On Manifesting

For as long as I can remember, I’ve had what felt like a bizarre power: this strange ability to manifest my dreams. As if I can see their form in my peripheral vision, or I can sense their shape and flavour in some tactile, tangible way, and I know in my bones that this vision will come to fruition. It already feels real. It has happened enough times that the feeling is a recognisable, though not always completely trustworthy, intuitive presence. Like a reassuring guide on my trail, holding my hand as I step, eyes closed, over each stone.

The reverse is true too: sometimes ideas don’t feel real at all, and I’m unable to even imagine the universe in which they exist, which often means they never will. Just a sense of emptiness, a lack of shape or shadow.
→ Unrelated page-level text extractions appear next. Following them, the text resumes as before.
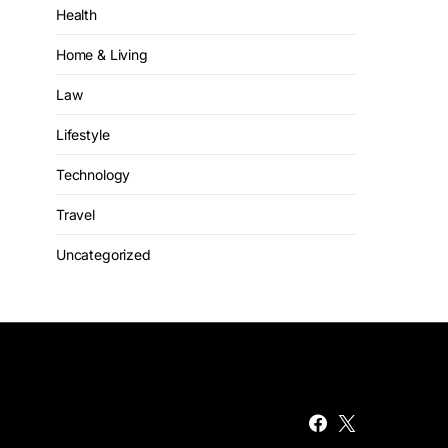
Health
Home & Living
Law
Lifestyle
Technology
Travel
Uncategorized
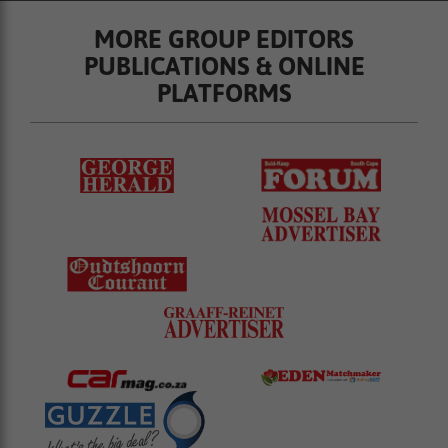
MORE GROUP EDITORS
PUBLICATIONS & ONLINE
PLATFORMS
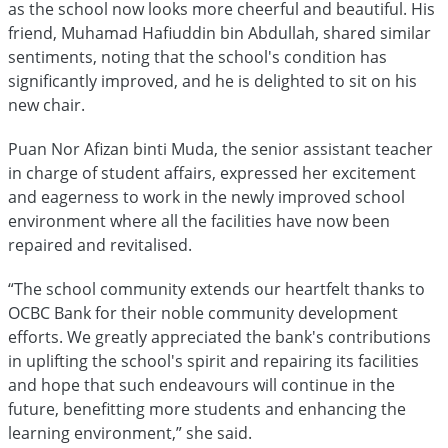
as the school now looks more cheerful and beautiful. His
friend, Muhamad Hafiuddin bin Abdullah, shared similar
sentiments, noting that the school's condition has
significantly improved, and he is delighted to sit on his
new chair.
Puan Nor Afizan binti Muda, the senior assistant teacher
in charge of student affairs, expressed her excitement
and eagerness to work in the newly improved school
environment where all the facilities have now been
repaired and revitalised.
“The school community extends our heartfelt thanks to
OCBC Bank for their noble community development
efforts. We greatly appreciated the bank's contributions
in uplifting the school's spirit and repairing its facilities
and hope that such endeavours will continue in the
future, benefitting more students and enhancing the
learning environment,” she said.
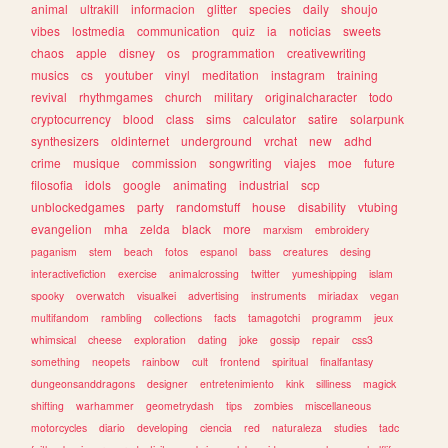
animal
ultrakill
informacion
glitter
species
daily
shoujo
vibes
lostmedia
communication
quiz
ia
noticias
sweets
chaos
apple
disney
os
programmation
creativewriting
musics
cs
youtuber
vinyl
meditation
instagram
training
revival
rhythmgames
church
military
originalcharacter
todo
cryptocurrency
blood
class
sims
calculator
satire
solarpunk
synthesizers
oldinternet
underground
vrchat
new
adhd
crime
musique
commission
songwriting
viajes
moe
future
filosofia
idols
google
animating
industrial
scp
unblockedgames
party
randomstuff
house
disability
vtubing
evangelion
mha
zelda
black
more
marxism
embroidery
paganism
stem
beach
fotos
espanol
bass
creatures
desing
interactivefiction
exercise
animalcrossing
twitter
yumeshipping
islam
spooky
overwatch
visualkei
advertising
instruments
miriadax
vegan
multifandom
rambling
collections
facts
tamagotchi
programm
jeux
whimsical
cheese
exploration
dating
joke
gossip
repair
css3
something
neopets
rainbow
cult
frontend
spiritual
finalfantasy
dungeonsanddragons
designer
entretenimiento
kink
silliness
magick
shifting
warhammer
geometrydash
tips
zombies
miscellaneous
motorcycles
diario
developing
ciencia
red
naturaleza
studies
tadc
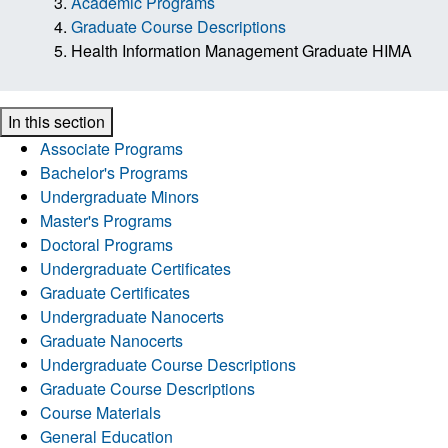
Academic Programs
Graduate Course Descriptions
Health Information Management Graduate HIMA
In this section
Associate Programs
Bachelor's Programs
Undergraduate Minors
Master's Programs
Doctoral Programs
Undergraduate Certificates
Graduate Certificates
Undergraduate Nanocerts
Graduate Nanocerts
Undergraduate Course Descriptions
Graduate Course Descriptions
Course Materials
General Education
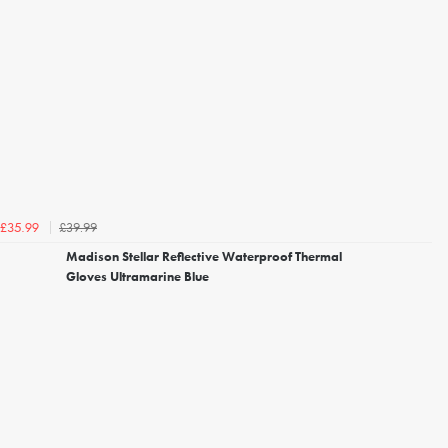
£39.99
£35.99
Madison Stellar Reflective Waterproof Thermal
Gloves Ultramarine Blue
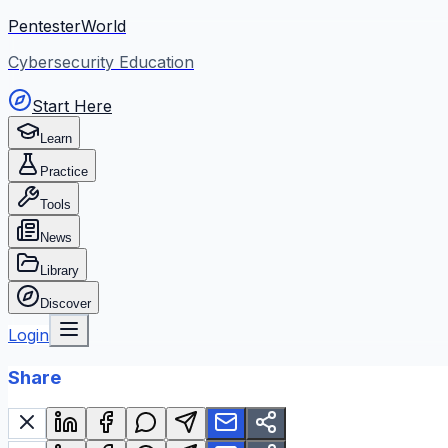
PentesterWorld
Cybersecurity Education
Start Here
Learn
Practice
Tools
News
Library
Discover
Login
Share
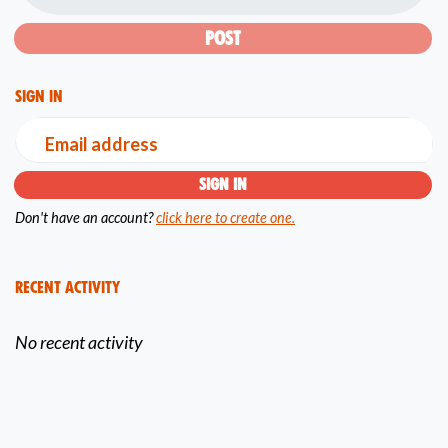
Sign in
Email address
Don't have an account?
click here to create one.
Recent Activity
No recent activity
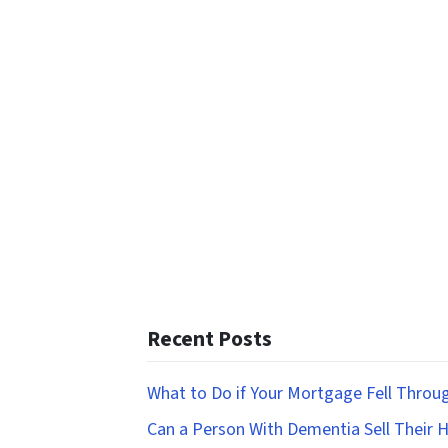
Recent Posts
What to Do if Your Mortgage Fell Throu
Can a Person With Dementia Sell Their 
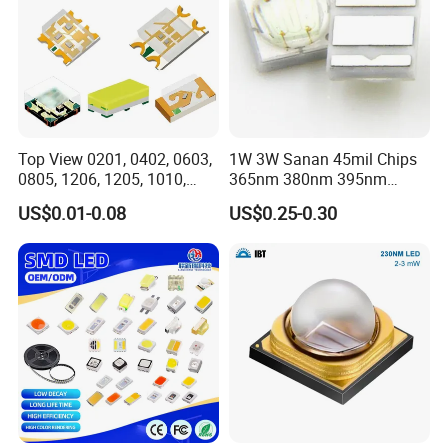
"with high reliability, high quality products to serve our
customers, to become customers trusted business partners" is
our purpose, "to do our best, be perfect" service spirit is our
everlasting belief.
Top View 0201, 0402, 0603,
1W 3W Sanan 45mil Chips
0805, 1206, 1205, 1010,
365nm 380nm 395nm
1615, 1209, 1210 Chip SMD
400nm 405nm 3535 SMD
US$0.01-0.08
US$0.25-0.30
LED Diode
LED
Certifications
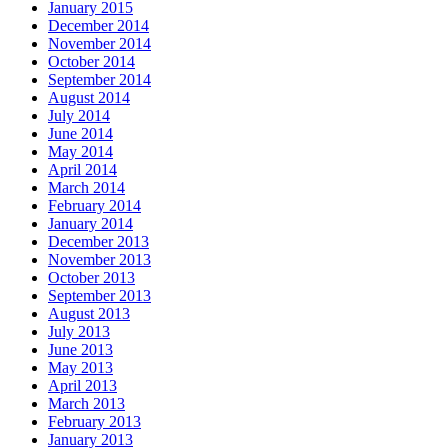
January 2015
December 2014
November 2014
October 2014
September 2014
August 2014
July 2014
June 2014
May 2014
April 2014
March 2014
February 2014
January 2014
December 2013
November 2013
October 2013
September 2013
August 2013
July 2013
June 2013
May 2013
April 2013
March 2013
February 2013
January 2013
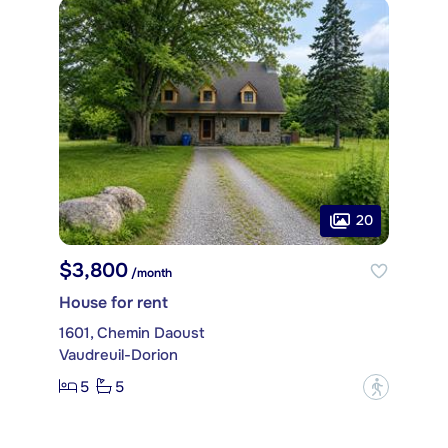
20
$3,800
/month
House for rent
1601, Chemin Daoust
Vaudreuil-Dorion
5
5
?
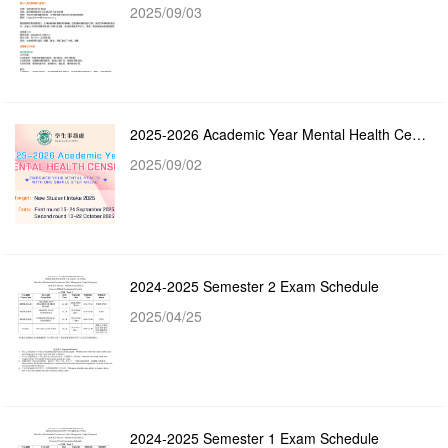
2025/09/03
2025-2026 Academic Year Mental Health Census
2025/09/02
2024-2025 Semester 2 Exam Schedule
2025/04/25
2024-2025 Semester 1 Exam Schedule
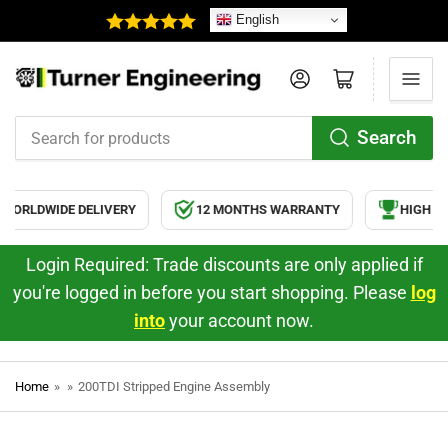
English
Log in
Open mini cart
Search
Search
for
products
ORLDWIDE DELIVERY
12 MONTHS WARRANTY
HIGH QUA
Login Required: Trade discounts are only applied if
you're logged in before you start shopping. Please
log
into
your account now.
Home
»
»
200TDI Stripped Engine Assembly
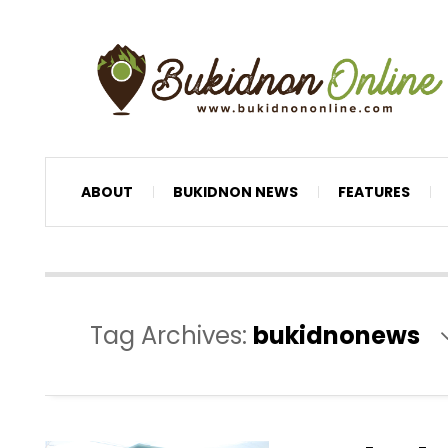
ABOUT
BUKIDNON NEWS
FEATURES
Tag Archives:
bukidnonews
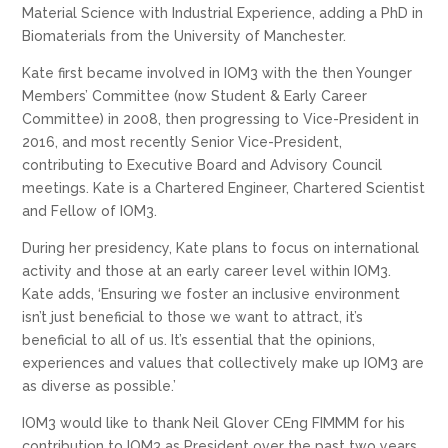
Material Science with Industrial Experience, adding a PhD in
Biomaterials from the University of Manchester.
Kate first became involved in IOM3 with the then Younger
Members’ Committee (now Student & Early Career
Committee) in 2008, then progressing to Vice-President in
2016, and most recently Senior Vice-President,
contributing to Executive Board and Advisory Council
meetings. Kate is a Chartered Engineer, Chartered Scientist
and Fellow of IOM3.
During her presidency, Kate plans to focus on international
activity and those at an early career level within IOM3.
Kate adds, ‘Ensuring we foster an inclusive environment
isn’t just beneficial to those we want to attract, it’s
beneficial to all of us. It’s essential that the opinions,
experiences and values that collectively make up IOM3 are
as diverse as possible.’
IOM3 would like to thank Neil Glover CEng FIMMM for his
contribution to IOM3 as President over the past two years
There’s a trap with manifesting, because from the outside it looks easy. Which it isn’t, not in the slightest. But when only the wins are externally visible, it may resemble luck. And make no mistake, luck plays a part. But luck can only be a springboard if you’re ready to dive, and being ready to dive requires a great many belly flops before making that exquisite pike. The mundane reality of it is the trying and failing over, over and over again, but eventually, slowly, the cogs move, whirr to life. And somehow, as if by an alchemical force, you have spun the banal into magic.

I think the real power of manifesting is a fearless belief in your mission or vision or dream. It’s allowing yourself to tune in, to listen to it, to get a sense of it, to let it take its form, so that when you stand back, the light hits what you’ve envisaged and brings it into focus. A sculpture of the future, an organic form that you know, innately. Once you have that belief, once it has taken hold and you can see it, you are capable of pushing every fibre of yourself toward it. And when it already feels real? Well, then you’re just walking, in motion, toward exactly where you’re meant to be.